Suggs hizo una pausa entonces. Volvió a sonreír.

– No te mentiré, Easy -dijo-. Esta vez quieren su cabeza pinchada en un palo.

El traje de Suggs era de color marrón, y su camisa era blanca o de un verde muy claro. Ambas cosas estaban manchadas, arrugadas y desgastadas hasta la máxima capacidad de resistencia de su tejido.

– ¿Quién? -pregunté.

– El capitán Rauchford -respondió-. De la comisaría 76.

Volví la cara hacia la pared, asimilando aquella información.
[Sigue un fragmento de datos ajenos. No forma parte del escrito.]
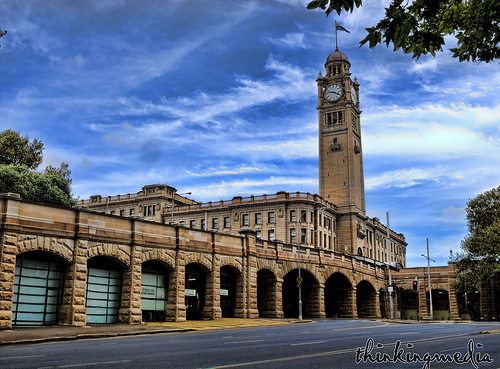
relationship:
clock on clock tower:
[350, 83, 360, 106] [314, 18, 368, 210]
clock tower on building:
[317, 18, 366, 215] [72, 18, 407, 264]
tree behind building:
[2, 128, 80, 204] [76, 186, 421, 276]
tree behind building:
[366, 3, 498, 64] [76, 186, 421, 276]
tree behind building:
[453, 186, 499, 322] [76, 186, 421, 276]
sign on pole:
[294, 273, 304, 285] [296, 281, 305, 323]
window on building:
[265, 207, 274, 222] [3, 12, 499, 367]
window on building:
[238, 209, 251, 229] [3, 12, 499, 367]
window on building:
[288, 206, 298, 223] [3, 12, 499, 367]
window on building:
[208, 216, 222, 229] [3, 12, 499, 367]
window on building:
[125, 205, 139, 222] [3, 12, 499, 367]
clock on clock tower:
[323, 81, 345, 103] [317, 18, 366, 215]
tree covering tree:
[453, 186, 499, 322] [305, 3, 498, 336]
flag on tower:
[330, 20, 352, 53] [315, 17, 370, 216]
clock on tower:
[323, 81, 345, 103] [315, 17, 370, 216]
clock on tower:
[348, 82, 360, 105] [315, 17, 370, 216]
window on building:
[266, 210, 278, 225] [72, 18, 407, 264]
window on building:
[257, 210, 262, 225] [72, 18, 407, 264]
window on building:
[242, 215, 249, 228] [72, 18, 407, 264]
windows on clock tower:
[323, 109, 344, 130] [317, 20, 366, 215]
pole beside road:
[423, 238, 441, 320] [27, 318, 437, 361]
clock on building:
[317, 78, 353, 110] [292, 22, 397, 314]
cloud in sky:
[158, 80, 313, 152] [24, 18, 483, 222]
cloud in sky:
[388, 92, 489, 169] [24, 18, 483, 222]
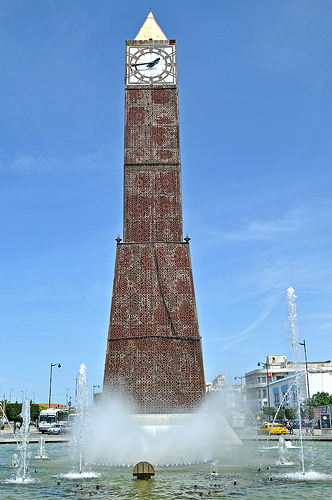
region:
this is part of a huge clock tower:
[103, 14, 204, 180]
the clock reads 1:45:
[121, 35, 186, 91]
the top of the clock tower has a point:
[115, 11, 181, 91]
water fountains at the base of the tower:
[20, 372, 312, 478]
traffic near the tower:
[33, 401, 296, 436]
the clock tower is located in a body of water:
[20, 394, 298, 469]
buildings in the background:
[238, 358, 328, 432]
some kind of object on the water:
[127, 458, 169, 488]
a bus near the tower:
[33, 406, 67, 434]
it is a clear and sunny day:
[12, 174, 303, 375]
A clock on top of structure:
[118, 31, 194, 94]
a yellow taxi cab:
[253, 420, 288, 437]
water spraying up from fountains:
[6, 359, 322, 498]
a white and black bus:
[25, 401, 78, 434]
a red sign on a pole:
[266, 370, 275, 381]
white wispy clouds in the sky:
[169, 196, 327, 339]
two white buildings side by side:
[241, 342, 331, 433]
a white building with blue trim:
[267, 365, 322, 428]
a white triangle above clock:
[132, 8, 182, 42]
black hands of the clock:
[131, 56, 162, 73]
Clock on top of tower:
[113, 10, 186, 96]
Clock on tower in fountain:
[74, 3, 240, 468]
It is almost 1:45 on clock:
[114, 31, 181, 91]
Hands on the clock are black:
[133, 53, 160, 69]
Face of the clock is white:
[123, 37, 175, 84]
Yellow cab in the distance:
[254, 422, 289, 437]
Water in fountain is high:
[56, 363, 107, 485]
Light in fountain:
[123, 451, 162, 481]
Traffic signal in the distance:
[252, 360, 276, 385]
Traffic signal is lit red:
[260, 369, 274, 385]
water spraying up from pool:
[18, 288, 322, 480]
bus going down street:
[36, 407, 67, 430]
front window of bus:
[36, 414, 57, 419]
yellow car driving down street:
[261, 418, 288, 432]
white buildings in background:
[239, 347, 325, 421]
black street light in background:
[46, 357, 64, 408]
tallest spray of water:
[272, 275, 313, 477]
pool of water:
[2, 436, 328, 498]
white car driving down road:
[50, 424, 69, 435]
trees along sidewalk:
[6, 395, 42, 427]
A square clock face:
[122, 36, 178, 89]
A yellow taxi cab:
[256, 419, 286, 435]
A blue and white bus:
[36, 405, 75, 434]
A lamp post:
[45, 358, 63, 407]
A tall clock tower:
[97, 4, 209, 409]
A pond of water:
[0, 435, 331, 499]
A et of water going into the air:
[285, 278, 307, 478]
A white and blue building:
[262, 366, 330, 427]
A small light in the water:
[129, 460, 156, 479]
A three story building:
[238, 351, 330, 424]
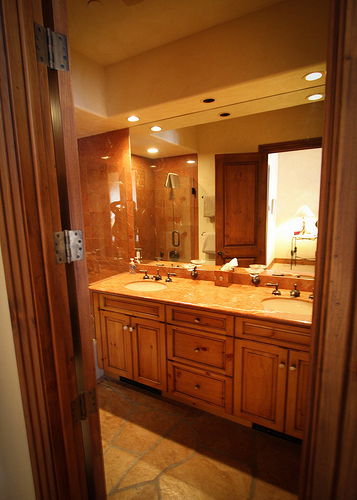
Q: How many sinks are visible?
A: Two.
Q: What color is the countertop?
A: Orange marble.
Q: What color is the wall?
A: Tan.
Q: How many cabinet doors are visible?
A: Seven.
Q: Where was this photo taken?
A: Outside a bathroom.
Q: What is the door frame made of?
A: Wood.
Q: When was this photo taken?
A: Inside, with the lights on.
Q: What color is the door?
A: Brown.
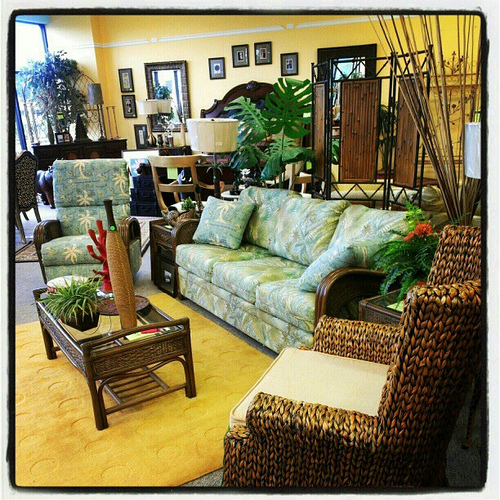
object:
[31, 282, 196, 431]
table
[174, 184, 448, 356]
couch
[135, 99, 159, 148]
lamp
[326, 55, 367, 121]
mirror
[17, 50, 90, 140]
plant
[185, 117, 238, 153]
lamp shade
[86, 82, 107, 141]
lamp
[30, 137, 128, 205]
dresser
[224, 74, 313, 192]
palm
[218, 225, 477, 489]
chair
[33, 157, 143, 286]
chair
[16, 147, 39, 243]
chair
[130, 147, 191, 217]
chair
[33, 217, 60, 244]
arms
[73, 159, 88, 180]
palm tree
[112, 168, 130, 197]
palm tree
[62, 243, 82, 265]
palm tree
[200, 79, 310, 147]
headboard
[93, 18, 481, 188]
wall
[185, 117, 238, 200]
lamp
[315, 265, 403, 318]
rattan arm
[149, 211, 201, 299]
side table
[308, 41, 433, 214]
bamboo divider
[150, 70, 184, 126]
framed mirror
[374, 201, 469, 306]
plant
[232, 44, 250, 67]
picture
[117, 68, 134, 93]
pictures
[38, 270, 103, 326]
plant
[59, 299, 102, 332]
planter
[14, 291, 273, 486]
rug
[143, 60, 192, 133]
frame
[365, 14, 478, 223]
sticks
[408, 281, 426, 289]
vase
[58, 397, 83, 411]
circle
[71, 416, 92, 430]
circle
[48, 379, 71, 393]
circle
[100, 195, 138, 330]
decoration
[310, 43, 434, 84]
frame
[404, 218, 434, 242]
flower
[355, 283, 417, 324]
table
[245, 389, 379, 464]
rattan arm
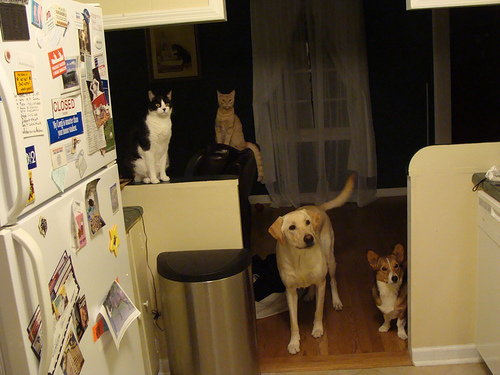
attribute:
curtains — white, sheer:
[251, 0, 375, 205]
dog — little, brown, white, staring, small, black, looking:
[367, 244, 409, 338]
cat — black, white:
[123, 88, 176, 184]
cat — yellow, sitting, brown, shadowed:
[213, 89, 263, 184]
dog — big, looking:
[267, 170, 355, 355]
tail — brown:
[322, 174, 357, 209]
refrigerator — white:
[0, 4, 146, 374]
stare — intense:
[381, 265, 400, 274]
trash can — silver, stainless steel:
[158, 248, 258, 373]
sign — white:
[51, 99, 76, 119]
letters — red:
[52, 99, 77, 112]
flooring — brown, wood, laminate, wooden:
[251, 194, 487, 373]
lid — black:
[156, 249, 252, 284]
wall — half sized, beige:
[409, 144, 499, 365]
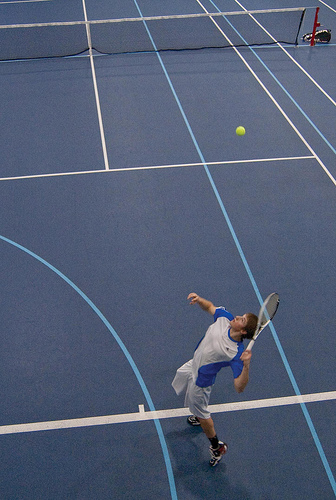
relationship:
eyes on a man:
[238, 315, 245, 325] [171, 291, 260, 470]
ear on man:
[238, 327, 249, 334] [171, 291, 260, 470]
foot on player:
[202, 436, 231, 471] [171, 291, 258, 473]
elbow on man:
[234, 384, 244, 393] [171, 291, 260, 470]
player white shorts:
[168, 278, 281, 473] [168, 360, 215, 421]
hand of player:
[184, 290, 198, 306] [171, 291, 258, 473]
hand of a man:
[184, 290, 198, 306] [162, 285, 259, 475]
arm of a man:
[176, 278, 226, 320] [161, 269, 279, 480]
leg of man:
[194, 399, 219, 448] [171, 291, 260, 470]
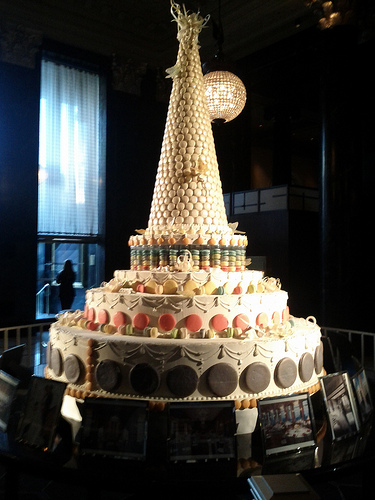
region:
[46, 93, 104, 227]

Rauchford me había empapelado unas cuantas veces antes de obtener la licencia de detective privado por parte del inspector. Era un hombre muy feo y a la vez muy remilgado. Tenía hasta el último pelo en su lugar, y sin embargo las chicas le seguían rechazando; todos los requisitos cumplidos, y aun así le pasaban por alto para los ascensos. Y como todos los hombres blancos que no pueden soportar el peso de la injusticia que les abruma, regurgitaba su rabia sobre los demás: sobre los hombres como yo.

Cuando me volví, Suggs se levantaba ya de su silla, el Benedict Arnold de los hombres de azul. Se bebería una botella entera aquella noche esperando quizás encontrar el perdón al otro lado.